I’ll never be happy.
My life will always be a window and never a door.
We can blame it on our brains. Remember the Golden Rule of neuroscience? Neurons that fire together wire together. Our gray matter loves predictability and doubles down on any pattern it can. So all of our habits – be they good ones or harmful ones – become our default setting.
Our brain tells us to keep beating our wings against that glass. When it doesn’t work? We beat harder, shriek louder, then feel victimized and persecuted. The only way out is to consider our goal from a fresh angle. What you tried yesterday lead to to your current situation. If the situation isn’t desirable, perhaps it’s time for a different approach?
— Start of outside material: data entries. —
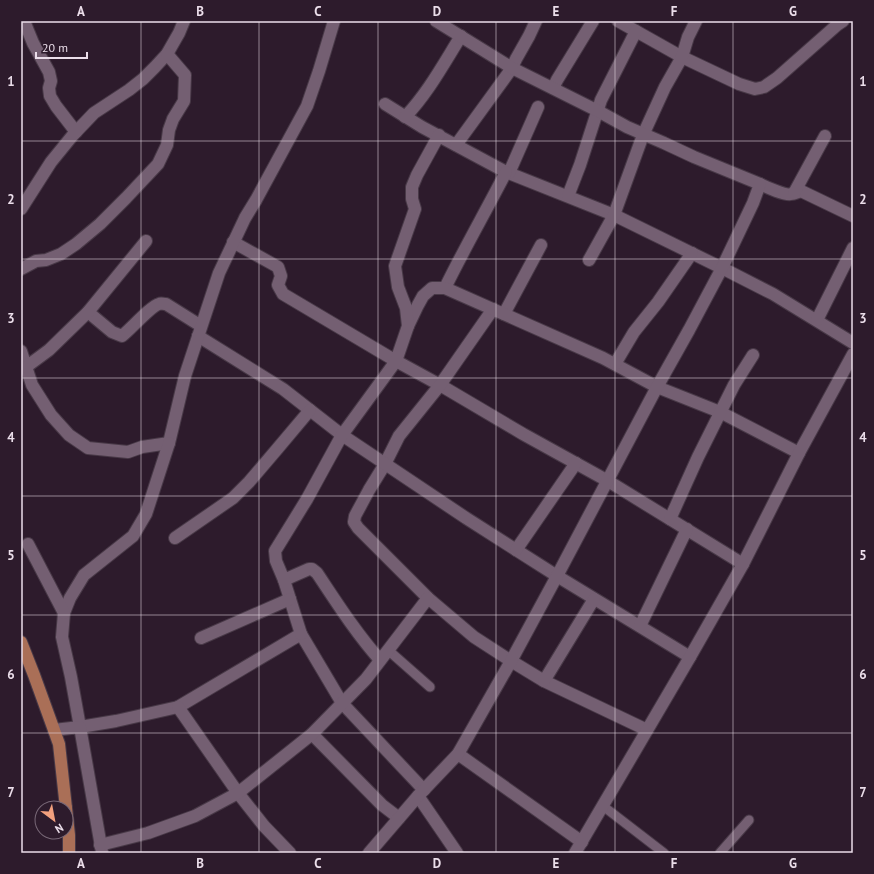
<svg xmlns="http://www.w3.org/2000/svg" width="874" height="874" font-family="'PT Sans',sans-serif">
  <rect width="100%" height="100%" fill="#2d1b2c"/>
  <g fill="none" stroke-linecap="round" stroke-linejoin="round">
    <!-- lane casing -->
    <g stroke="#483947" stroke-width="11">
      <g id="lane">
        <path d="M 388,650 L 430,687"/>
        <path d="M 603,806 L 664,853"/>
        <path d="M 720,853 L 749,820"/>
      </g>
    </g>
    <!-- street casing -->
    <g stroke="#483947" stroke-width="14">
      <g id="street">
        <path d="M 24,21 L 33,43 L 49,72 L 51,81 L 49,88 L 50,96 L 56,106 L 76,132"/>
        <path d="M 618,21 L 682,57 L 739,84 L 755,89 L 764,87 L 777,78 L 837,25 L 843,21"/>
        <path d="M 553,88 L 557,80 L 593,21"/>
        <path d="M 385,104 L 422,127 L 506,172 L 614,215 L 722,268 L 773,294 L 853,343"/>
        <path d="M 405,117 C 428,93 444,63 461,36"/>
        <path d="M 456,145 L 512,68 L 516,59 L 529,36 L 536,21"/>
        <path d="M 509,173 L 538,107"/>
        <path d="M 760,184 C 766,187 786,196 791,194 C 795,194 797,192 801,191 L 853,216"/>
        <path d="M 794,193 L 825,136"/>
        <path d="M 568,196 L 580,165 L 601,100 L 636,31"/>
        <path d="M 21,209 L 51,162 L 73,135 L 94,113 L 129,90 L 143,79 L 155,67 L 167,54 L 179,33 L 184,21"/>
        <path d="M 233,242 L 278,267 L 281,276 L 278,285 L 283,294 L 396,361 L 440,385 L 523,434 L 608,481 L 743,564"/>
        <path d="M 589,260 L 614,215 L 643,135 L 665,87 L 682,57 L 688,37 L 696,21"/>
        <path d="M 21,269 L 36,261 L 46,260 L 61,254 L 76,244 L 100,224 L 126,198 L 158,164 L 167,145 L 169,130 L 173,119 L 184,101 L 185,75 L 167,54"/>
        <path d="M 445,288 C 464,249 486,211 506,172"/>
        <path d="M 493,309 L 440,385 L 399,436 L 385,464 L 369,490 L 355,516 L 354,522 L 358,528 L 428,598 L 474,637 L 511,661 L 544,681 L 647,730"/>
        <path d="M 88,312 L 112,332 L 122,336 C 130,330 151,306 159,304 C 161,303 163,304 166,304 L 201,326"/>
        <path d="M 504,314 L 541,245"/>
        <path d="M 817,320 L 853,248"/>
        <path d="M 408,326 L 418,305 L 423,296 L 432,288 L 445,288 L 603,358 L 657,387 L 720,412 L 799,453"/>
        <path d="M 198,336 L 283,389 L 342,435 L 466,518 L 557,576 L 690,657"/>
        <path d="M 21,351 L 32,385 L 51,415 L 69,435 L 88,448 L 128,452 L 142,447 L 169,443 L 185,376 L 219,273 L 245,218 L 256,200 L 307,106 L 319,71 L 334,21"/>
        <path d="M 615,364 L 634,332 L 658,302 L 692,253"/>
        <path d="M 26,367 L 49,350 L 88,312 L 146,241"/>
        <path d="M 169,443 L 146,514 L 133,536 L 84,575 L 70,598 L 64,613 L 62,637 L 71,677 L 80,727 L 116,721 L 178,707 L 301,634 L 342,703 L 424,790"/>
        <path d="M 670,519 L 698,457 L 734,385 L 753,355"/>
        <path d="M 175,538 L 233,498 L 249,482 L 278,448 L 310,410"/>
        <path d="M 28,544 L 64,613"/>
        <path d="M 516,550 L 576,463"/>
        <path d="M 284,580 L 309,569 L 312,569 L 317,573 C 337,603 356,633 380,660"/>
        <path d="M 640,626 L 687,529"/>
        <path d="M 301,634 L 284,580 L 276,561 L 275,551 L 307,499 L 342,435 L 396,361 L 408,326 L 406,308 L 398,287 L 395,266 L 415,209 L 412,199 L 412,187 L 417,175 L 439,135"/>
        <path d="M 201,638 L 290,599"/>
        <path d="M 544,681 L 594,599"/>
        <path d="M 178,707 L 238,793 L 264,826 L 290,853"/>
        <path d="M 54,730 L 80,727 L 102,852"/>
        <path d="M 312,734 L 382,805 L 399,818"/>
        <path d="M 458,754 L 582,842"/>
        <path d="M 418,796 L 457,853"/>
        <path d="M 100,845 L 148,833 L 195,816 L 238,793 L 312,734 L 366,679 L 428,598"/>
        <path d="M 369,853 L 418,796 L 458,754 L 511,661 L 557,576 L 657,387 L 689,330 L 722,268 L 753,203 L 760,184 L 694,157 L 664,143 L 627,127 L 598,111 L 512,68 L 436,21"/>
        <path d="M 575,853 L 690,657 L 743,564 L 799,453 L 853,354"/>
      </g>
    </g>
    <!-- primary casing -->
    <g stroke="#483947" stroke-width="14">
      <g id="primary">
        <path d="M 21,642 L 34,675 L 59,744 L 66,808"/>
        <path d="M 66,808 L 69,835 L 69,853"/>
      </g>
    </g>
    <!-- lane -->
    <use href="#lane" stroke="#745f72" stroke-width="9"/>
    <!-- street -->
    <use href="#street" stroke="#745f72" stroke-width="12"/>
    <!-- primary -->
    <use href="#primary" stroke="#aa6f57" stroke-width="12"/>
  </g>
  <!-- grid -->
  <path fill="none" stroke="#ebdeea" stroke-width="1" stroke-opacity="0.55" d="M 141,21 L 141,853M 259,21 L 259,853M 378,21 L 378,853M 496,21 L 496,853M 615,21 L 615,853M 733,21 L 733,853M 21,141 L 853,141M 21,259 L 853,259M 21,378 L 853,378M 21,496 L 853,496M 21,615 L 853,615M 21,733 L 853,733"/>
  <!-- border -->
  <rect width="874" height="874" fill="none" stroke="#2d1b2c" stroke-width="44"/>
  <!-- north arrow -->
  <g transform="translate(54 820) rotate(148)"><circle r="19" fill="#2d1b2c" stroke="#796978"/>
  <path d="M0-3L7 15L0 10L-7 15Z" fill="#f2a07e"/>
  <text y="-6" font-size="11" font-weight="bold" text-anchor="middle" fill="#ebdeea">N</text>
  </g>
  <!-- scale -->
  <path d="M36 52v6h51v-6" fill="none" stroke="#ebdeea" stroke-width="2"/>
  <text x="42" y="52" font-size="12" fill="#ebdeea" stroke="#2d1b2c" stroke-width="3" paint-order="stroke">20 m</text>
  <rect x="22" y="22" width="830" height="830" fill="none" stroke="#ebdeea" stroke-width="1.5"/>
  <g font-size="13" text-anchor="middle" font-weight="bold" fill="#ebdeea">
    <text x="81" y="16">A</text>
    <text x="200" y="16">B</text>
    <text x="318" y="16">C</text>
    <text x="437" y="16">D</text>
    <text x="556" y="16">E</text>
    <text x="674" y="16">F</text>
    <text x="793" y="16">G</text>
    <text x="11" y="86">1</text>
    <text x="863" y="86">1</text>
    <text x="11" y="204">2</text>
    <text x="863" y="204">2</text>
    <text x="11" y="323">3</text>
    <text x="863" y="323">3</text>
    <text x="11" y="442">4</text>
    <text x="863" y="442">4</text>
    <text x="11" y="560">5</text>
    <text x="863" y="560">5</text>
    <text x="11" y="679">6</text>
    <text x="863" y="679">6</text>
    <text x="11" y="797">7</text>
    <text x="863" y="797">7</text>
    <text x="81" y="868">A</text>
    <text x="200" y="868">B</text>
    <text x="318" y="868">C</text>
    <text x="437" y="868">D</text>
    <text x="556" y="868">E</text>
    <text x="674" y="868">F</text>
    <text x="793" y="868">G</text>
  </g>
</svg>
Let me suggest we all start with some deep breathing. Deep, belly breathing disrupts the power of fear that compels us to stay in our ingrained patterns. Intentional breathing allows the mind to venture out of its comfort zone to see the possibility of new methodologies.
Then, from this calm place, we can identify the unhelpful pattern and look around for other options. If the poor bird would just turn his gaze a little, he would see blue sky that isn’t trapped behind a glass barrier.
I walk out the door and start singing. Finally, I grab his attention to the other blue sky. He zips through the open door and sails to freedom. I clap and smile. Bon voyage little buddy.